Permanent or full-time employment has traditionally been the most common form of employment and is assumed to be the standard or typical form of employment. The contract of employment is usually for an indefinite period, and the employment relationship may be terminated by various means, including but not limited to a mutual agreement, dismissal, or resignation.
Permanent employment, however, is not the only form of employment that exists. Another commonly used form of employment is the fixed-term or limited duration contract of employment. S198B of the Labour Relations Act (LRA) encompasses a whole host of provisions that govern the fixed-term employment relationship, most of which will be discussed in later articles in this series. For the purposes of this article, however, and to address the most prominent legal requirements of fixed-term contracts, S198(B)(1) of the LRA defines a fixed-term contract as a contract of employment that terminates on:
a. the occurrence of a specified event;
b. the completion of a specified task or project, or;
c. a fixed date, other than an employee’s normal or agreed on retirement age, subject to subsection (3);
Practical examples of the above that spring to mind are the construction industry or the hospitality industry, wherein seasonal workers are only required for a specified time frame or a specific task or project. From the definition as per S198B, this form of employment is never intended to be permanent in nature and is specifically entered into with the sole purpose of working for a specified time frame or completing a specified task or project.

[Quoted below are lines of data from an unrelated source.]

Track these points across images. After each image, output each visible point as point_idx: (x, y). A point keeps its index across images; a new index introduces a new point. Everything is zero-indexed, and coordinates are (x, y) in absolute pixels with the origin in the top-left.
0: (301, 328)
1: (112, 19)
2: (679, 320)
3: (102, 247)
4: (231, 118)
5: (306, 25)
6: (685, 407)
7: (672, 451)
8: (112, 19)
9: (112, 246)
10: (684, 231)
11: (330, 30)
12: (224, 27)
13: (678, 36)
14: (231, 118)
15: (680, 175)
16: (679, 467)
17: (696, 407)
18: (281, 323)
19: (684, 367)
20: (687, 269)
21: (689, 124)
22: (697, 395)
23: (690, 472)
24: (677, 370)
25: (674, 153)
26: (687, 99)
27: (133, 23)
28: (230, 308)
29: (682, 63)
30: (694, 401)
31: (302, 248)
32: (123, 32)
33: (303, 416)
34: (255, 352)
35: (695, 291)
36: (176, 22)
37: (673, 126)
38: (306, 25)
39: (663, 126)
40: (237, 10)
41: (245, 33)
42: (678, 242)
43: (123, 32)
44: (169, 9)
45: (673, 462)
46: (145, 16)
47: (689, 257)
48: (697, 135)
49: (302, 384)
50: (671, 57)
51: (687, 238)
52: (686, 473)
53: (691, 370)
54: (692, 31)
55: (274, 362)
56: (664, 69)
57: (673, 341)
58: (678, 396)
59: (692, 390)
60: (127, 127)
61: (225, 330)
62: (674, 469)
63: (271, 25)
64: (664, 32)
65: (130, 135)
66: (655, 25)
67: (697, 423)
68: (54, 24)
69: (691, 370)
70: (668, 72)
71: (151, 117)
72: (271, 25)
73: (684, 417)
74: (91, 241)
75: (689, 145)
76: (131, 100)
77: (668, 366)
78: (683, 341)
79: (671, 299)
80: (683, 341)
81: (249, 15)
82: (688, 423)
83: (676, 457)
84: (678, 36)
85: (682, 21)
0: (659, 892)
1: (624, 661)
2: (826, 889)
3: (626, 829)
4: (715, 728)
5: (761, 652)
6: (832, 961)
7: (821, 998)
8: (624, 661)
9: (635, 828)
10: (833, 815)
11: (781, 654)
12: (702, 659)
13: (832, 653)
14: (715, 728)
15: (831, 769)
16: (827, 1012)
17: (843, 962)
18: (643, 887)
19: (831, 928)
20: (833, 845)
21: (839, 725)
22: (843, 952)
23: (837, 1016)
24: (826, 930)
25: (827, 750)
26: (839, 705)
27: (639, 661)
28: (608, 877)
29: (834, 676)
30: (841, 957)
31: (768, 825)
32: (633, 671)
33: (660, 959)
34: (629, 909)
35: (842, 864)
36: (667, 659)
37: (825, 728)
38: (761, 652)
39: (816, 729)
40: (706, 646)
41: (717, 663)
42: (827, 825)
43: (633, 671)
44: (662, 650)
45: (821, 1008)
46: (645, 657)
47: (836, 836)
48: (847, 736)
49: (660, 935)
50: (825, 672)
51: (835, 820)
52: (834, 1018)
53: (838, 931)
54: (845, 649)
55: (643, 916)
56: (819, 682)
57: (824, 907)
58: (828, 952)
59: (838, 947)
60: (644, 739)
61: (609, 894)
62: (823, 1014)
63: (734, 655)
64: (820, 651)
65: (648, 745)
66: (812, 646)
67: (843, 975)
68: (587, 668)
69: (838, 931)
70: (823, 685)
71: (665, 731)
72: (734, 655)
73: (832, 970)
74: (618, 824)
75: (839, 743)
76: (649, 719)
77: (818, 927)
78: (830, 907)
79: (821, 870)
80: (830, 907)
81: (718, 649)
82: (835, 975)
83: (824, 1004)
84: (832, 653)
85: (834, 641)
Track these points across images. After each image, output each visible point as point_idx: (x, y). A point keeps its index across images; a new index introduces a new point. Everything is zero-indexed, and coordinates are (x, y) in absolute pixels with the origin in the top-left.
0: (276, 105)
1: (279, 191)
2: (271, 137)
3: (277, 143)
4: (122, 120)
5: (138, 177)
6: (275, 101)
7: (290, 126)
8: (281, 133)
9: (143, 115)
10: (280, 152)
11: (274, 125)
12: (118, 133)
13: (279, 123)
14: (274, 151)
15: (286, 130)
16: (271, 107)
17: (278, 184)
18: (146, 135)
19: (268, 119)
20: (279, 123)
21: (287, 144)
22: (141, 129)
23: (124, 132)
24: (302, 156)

While on the face of it, this may seem straight forward it is of utmost importance that employers are acutely aware of the provisions of S198B of the LRA as a whole but more specifically S198B(6), which states the following:
(6) An offer to employ an employee on a fixed-term contract or to renew or extend a fixed-term contract must-
a. be in writing; and
b. state the reasons contemplated in subsection (3)(a) or (b);
It is of utmost importance for employers to take note of and be familiar with subsection (6) above as this often leads to an employer having to defend a claim of unfair dismissal at the CCMA due to the employer not reducing the fixed-term contract to writing.
By their nature, fixed-term contracts provide many advantages for employers as they create certainty and limit legal risk regarding employment solutions. Appointing an employee for a fixed period or defined project allows an employer to plan for the employee’s departure in advance and structure their business accordingly. This is because the contract will expire on a specific date or upon completing a defined task without the limitations of only being able to terminate the contract for valid reasons and after following a fair procedure.
Employers often distinguish between different categories of employees for the purposes of benefits, and often these benefits are either not afforded to fixed-term employees, or the benefits offered are significantly less favourable compared to those afforded to permanent employees. Employers need to remember that employees appointed on a fixed-term contract are still employees as defined in the LRA and are entitled to the protections afforded by labour legislation.
Just as the fixed-term contract may have many advantages for employers, there are also instances where these types of contracts can be abused. A common occurrence is where an employer continuously renews or extends the fixed-term contract of the employee. To address the abuse of employees where such a scenario arises, additional provisions have been included in the LRA.
Section 186(1)(b) of the Act expressly addresses the circumvention of protection against unfair dismissal by using fixed-term contracts. This section provides that where a fixed-term employee has a reasonable expectation of a renewal of his/her fixed-term contract, or even of permanent employment, and the contract is not renewed, or renewed on less favourable terms, or permanent employment is not offered, this is deemed to be a dismissal.
In such a scenario, an aggrieved employee may approach the CCMA or relevant Bargaining Council in terms of S186(1)(b) regarding the alleged expectation that was created by the employer and if it can be proven that a reasonable expectation of permanent employment was created, it will be deemed that a dismissal has occurred.
Fixed-term appointments can have many benefits when utilised for proper and lawful reasons, and they allow employers the flexibility to manage their human resources and business operations.
However, to effectively make use of these types of contracts and to avoid potentially being confronted with an unfair dismissal claim or being burdened with additional employees because the expiration date of the particular contracts was not adhered to, employers must keep a close and proper record of all their fixed-term contracts, their relevant termination dates as well as maintaining a close eye on the prescripts of S198B of the LRA.